» ACTIVITY
The expected output is each line below containing "layout", copied in full.

Stored items
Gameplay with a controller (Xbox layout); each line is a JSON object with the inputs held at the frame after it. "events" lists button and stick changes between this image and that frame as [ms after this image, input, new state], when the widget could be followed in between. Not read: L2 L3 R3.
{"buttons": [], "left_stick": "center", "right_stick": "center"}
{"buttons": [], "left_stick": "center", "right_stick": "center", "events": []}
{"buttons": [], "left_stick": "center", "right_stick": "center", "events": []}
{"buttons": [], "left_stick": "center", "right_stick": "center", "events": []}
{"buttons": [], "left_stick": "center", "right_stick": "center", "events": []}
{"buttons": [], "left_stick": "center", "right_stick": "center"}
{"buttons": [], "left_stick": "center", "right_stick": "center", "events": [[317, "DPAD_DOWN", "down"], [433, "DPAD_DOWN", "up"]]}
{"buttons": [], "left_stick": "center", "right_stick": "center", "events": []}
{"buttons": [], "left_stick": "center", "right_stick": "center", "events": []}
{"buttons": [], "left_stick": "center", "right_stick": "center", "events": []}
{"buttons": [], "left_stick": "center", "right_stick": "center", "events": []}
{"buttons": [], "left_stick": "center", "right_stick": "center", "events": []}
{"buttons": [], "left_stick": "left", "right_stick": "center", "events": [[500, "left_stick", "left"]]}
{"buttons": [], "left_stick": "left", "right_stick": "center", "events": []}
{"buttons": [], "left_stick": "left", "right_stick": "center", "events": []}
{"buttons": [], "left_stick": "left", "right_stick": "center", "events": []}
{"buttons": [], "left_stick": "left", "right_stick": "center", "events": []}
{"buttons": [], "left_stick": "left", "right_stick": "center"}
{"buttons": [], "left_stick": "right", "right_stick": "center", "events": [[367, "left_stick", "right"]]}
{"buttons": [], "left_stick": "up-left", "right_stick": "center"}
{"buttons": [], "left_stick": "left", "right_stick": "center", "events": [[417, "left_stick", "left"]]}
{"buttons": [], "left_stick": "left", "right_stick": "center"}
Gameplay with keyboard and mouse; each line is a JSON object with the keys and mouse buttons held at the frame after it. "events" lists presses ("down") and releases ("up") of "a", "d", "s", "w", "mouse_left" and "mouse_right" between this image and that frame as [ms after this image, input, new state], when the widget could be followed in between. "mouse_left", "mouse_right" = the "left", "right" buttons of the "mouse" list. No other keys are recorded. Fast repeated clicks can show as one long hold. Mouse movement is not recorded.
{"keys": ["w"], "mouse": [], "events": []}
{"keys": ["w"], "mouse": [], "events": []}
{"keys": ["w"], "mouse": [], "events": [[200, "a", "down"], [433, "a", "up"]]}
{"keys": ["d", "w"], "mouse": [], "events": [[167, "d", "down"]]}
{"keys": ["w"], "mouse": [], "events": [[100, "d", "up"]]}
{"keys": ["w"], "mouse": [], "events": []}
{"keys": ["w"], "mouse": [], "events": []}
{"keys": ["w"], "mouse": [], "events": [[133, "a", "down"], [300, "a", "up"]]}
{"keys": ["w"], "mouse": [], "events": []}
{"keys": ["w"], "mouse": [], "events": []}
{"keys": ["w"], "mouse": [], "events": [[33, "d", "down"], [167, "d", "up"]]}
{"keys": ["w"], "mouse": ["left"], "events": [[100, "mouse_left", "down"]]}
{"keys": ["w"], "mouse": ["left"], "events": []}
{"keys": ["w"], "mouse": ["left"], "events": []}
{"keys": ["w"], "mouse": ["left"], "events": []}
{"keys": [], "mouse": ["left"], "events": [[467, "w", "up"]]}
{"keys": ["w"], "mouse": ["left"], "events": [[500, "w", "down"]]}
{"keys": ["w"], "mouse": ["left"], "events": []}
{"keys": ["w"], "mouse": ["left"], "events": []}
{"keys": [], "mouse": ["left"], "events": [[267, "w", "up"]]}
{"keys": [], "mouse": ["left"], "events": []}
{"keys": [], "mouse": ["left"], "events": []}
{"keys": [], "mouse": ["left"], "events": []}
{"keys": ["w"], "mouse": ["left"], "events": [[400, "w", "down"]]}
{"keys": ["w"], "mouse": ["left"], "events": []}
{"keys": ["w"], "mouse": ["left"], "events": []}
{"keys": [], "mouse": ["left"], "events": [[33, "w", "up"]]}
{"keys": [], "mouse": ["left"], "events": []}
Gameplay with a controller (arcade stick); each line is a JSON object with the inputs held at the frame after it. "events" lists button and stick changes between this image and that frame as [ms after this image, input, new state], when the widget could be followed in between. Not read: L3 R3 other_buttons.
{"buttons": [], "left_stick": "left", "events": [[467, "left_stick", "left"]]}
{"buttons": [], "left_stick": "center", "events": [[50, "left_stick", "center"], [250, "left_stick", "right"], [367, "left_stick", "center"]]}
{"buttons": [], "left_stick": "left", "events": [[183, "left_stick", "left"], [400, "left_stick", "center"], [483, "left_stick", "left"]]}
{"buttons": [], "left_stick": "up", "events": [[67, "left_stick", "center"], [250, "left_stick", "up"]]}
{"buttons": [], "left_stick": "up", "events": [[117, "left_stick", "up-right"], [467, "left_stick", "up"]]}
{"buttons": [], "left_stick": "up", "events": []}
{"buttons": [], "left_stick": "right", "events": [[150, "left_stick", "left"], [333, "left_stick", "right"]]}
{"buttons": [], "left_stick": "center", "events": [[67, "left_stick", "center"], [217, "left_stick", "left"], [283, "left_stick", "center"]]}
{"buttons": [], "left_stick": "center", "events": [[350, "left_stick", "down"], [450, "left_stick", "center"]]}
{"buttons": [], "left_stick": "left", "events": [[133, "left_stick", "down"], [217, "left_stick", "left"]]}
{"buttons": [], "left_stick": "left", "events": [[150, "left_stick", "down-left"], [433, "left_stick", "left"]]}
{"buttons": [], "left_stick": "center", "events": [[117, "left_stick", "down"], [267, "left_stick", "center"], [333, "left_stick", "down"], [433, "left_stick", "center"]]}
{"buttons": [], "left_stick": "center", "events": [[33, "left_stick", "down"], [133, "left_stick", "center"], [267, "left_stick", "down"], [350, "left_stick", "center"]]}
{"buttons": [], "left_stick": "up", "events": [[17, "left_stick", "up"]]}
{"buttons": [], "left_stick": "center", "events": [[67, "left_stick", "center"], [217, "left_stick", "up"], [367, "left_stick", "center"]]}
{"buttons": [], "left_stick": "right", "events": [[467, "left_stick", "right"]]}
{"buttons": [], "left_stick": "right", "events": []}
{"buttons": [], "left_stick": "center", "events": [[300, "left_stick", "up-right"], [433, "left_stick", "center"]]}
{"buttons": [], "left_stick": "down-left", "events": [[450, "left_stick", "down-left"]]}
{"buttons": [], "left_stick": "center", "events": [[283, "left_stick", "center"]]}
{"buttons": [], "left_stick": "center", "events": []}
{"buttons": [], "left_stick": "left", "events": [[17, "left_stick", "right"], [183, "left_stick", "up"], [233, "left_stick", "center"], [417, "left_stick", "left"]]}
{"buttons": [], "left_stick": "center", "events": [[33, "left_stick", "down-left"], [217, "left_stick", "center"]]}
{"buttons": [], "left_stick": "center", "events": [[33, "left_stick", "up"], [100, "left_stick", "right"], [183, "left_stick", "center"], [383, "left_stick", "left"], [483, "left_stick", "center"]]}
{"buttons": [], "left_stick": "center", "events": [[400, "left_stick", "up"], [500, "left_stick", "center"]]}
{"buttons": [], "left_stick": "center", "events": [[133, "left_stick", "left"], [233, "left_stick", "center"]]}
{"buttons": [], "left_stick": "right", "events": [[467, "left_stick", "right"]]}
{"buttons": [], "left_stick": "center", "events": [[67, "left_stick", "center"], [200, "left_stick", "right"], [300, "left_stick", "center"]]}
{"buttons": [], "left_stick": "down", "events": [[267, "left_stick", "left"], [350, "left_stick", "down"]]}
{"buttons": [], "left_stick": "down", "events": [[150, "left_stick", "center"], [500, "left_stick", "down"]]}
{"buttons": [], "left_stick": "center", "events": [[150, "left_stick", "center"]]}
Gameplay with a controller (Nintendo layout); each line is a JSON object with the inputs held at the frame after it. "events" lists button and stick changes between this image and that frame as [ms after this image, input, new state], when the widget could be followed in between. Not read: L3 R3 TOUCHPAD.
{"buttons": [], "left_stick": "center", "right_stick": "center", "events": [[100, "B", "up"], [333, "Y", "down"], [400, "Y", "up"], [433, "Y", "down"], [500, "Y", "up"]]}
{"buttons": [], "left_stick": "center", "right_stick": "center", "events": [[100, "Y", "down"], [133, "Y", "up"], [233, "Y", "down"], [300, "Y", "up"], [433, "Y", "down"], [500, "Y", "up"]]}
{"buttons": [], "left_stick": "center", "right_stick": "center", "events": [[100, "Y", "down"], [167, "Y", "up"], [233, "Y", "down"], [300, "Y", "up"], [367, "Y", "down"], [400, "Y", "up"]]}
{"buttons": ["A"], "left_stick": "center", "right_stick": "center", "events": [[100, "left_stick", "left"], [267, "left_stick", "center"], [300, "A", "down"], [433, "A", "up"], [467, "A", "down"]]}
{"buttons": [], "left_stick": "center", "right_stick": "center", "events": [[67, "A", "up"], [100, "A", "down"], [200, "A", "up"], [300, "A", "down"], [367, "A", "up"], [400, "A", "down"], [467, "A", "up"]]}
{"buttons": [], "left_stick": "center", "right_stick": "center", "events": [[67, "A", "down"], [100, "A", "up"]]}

» REPLY TO THE EXERCISE
Gameplay with a controller (Xbox layout); each line is a JSON object with the inputs held at the frame after it. "events" lists button and stick changes between this image and that frame as [ms after this image, input, new state], when the widget could be followed in between. Not read: L2 L3 R3.
Gameplay with a controller (Nintendo layout); each line is a JSON object with the inputs held at the frame after it. "events" lists button and stick changes between this image and that frame as [ms after this image, input, new state], when the widget could be followed in between. Not read: L3 R3 TOUCHPAD.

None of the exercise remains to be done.